La leva strategica all’estero sta nei prezzi

L’unica certezza per l’industria italiana della moda in questi primi mesi del 2016 è che non ci sono punti fermi. Sembra un paradosso, ma quel che sta accadendo nelle aziende del settore che grazie alle sfilate hanno maggiore visibilità mediatica - aziende nazionali e internazionali di ogni latitudine - provoca, di riflesso, una confusione generalizzata.

Gli stilisti dei brand più importanti vengono accompagnati alla porta o se ne vanno sulle proprie gambe con una frequenza mai registrata nel passato; i calendari delle sfilate, a Milano come a Parigi, a Londra come a New York, sono nel frullatore; eventi come il Salone del mobile, condito con il FuoriSalone, “agganciano” i consumatori che trascorrono il poco tempo libero dal focus-design spendendo tanto denaro nei negozi del centro, all’improvviso rivitalizzati.

Che cosa c’entra tutto questo con la congiuntura del tessile-moda? C'entra. Eccome se c’entra: perché tantissime piccole e medie imprese del settore incarnano quella filiera made in Italy che andrebbe difesa e valorizzata come un asset strategico del Paese. Pmi che rappresentano, in moltissimi casi, il cuore produttivo dei big brand o che, in tanti altri, sperano di replicarne le performance - a dire il vero, di questi tempi - non proprio brillanti - cercando di imporre il proprio marchio.

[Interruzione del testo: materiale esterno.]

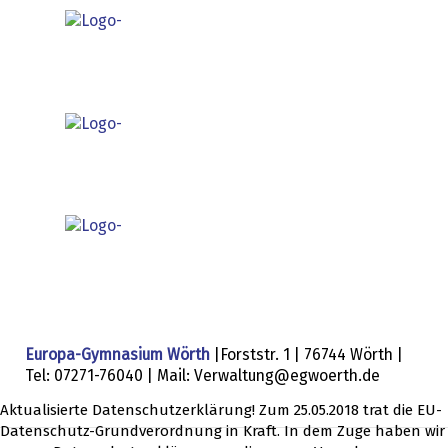
Europa-Gymnasium Wörth
|Forststr. 1 | 76744 Wörth |
Tel: 07271-76040 | Mail: Verwaltung@egwoerth.de
Aktualisierte Datenschutzerklärung! Zum 25.05.2018 trat die EU-
Datenschutz-Grundverordnung in Kraft. In dem Zuge haben wir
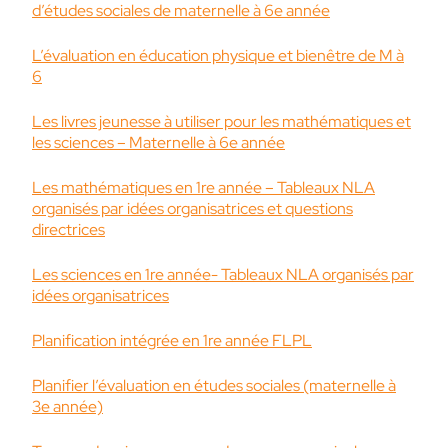
d’études sociales de maternelle à 6e année
L’évaluation en éducation physique et bienêtre de M à
6
Les livres jeunesse à utiliser pour les mathématiques et
les sciences – Maternelle à 6e année
Les mathématiques en 1re année – Tableaux NLA
organisés par idées organisatrices et questions
directrices
Les sciences en 1re année- Tableaux NLA organisés par
idées organisatrices
Planification intégrée en 1re année FLPL
Planifier l’évaluation en études sociales (maternelle à
3e année)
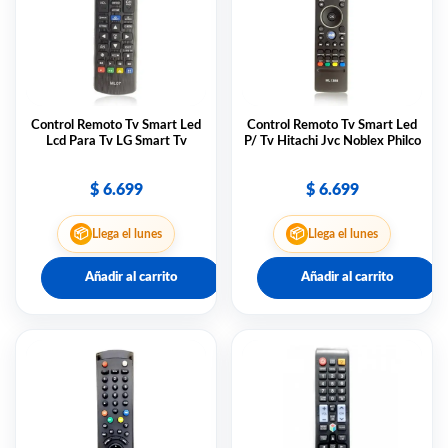
Control Remoto Tv Smart Led
Control Remoto Tv Smart Led
Lcd Para Tv LG Smart Tv
P/ Tv Hitachi Jvc Noblex Philco
$
6.699
$
6.699
📦
📦
Llega el lunes
Llega el lunes
Añadir al carrito
Añadir al carrito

È un percorso irto di ostacoli in periodi recenti: mancano, appunto, riferimenti precisi da utilizzare come benchmark, ma i mercati sono talmente in altalena che concentrarsi su una sola area - come, purtroppo, molti hanno fatto nel caso della Russia - sarebbe un errore madornale.

Per chi fa impresa un pizzico (almeno) di ottimismo non può mai mancare. Soprattutto per chi produce vero made in Italy, una leva strategica in mercati che da emergenti sono ormai emersi e pure in quelli ancora inesplorati o quasi, come l’Africa o il sub-continente indiano. Senza dimenticare gli sbocchi storici, come l’Europa e soprattutto gli Stati Uniti, che non finiscono mai di stupire. Mercati in cui il prodotto italiano ha un valore assoluto, che deve però essere abbinato a un congruo posizionamento dei listini. I tempi della voracità sono finiti: il corretto rapporto qualità-prezzo ridurrà i margini, certo, ma sarà apprezzato da chi, attraverso il digital, sa tutto di tutti i prodotti. Anche questa si chiama innovazione.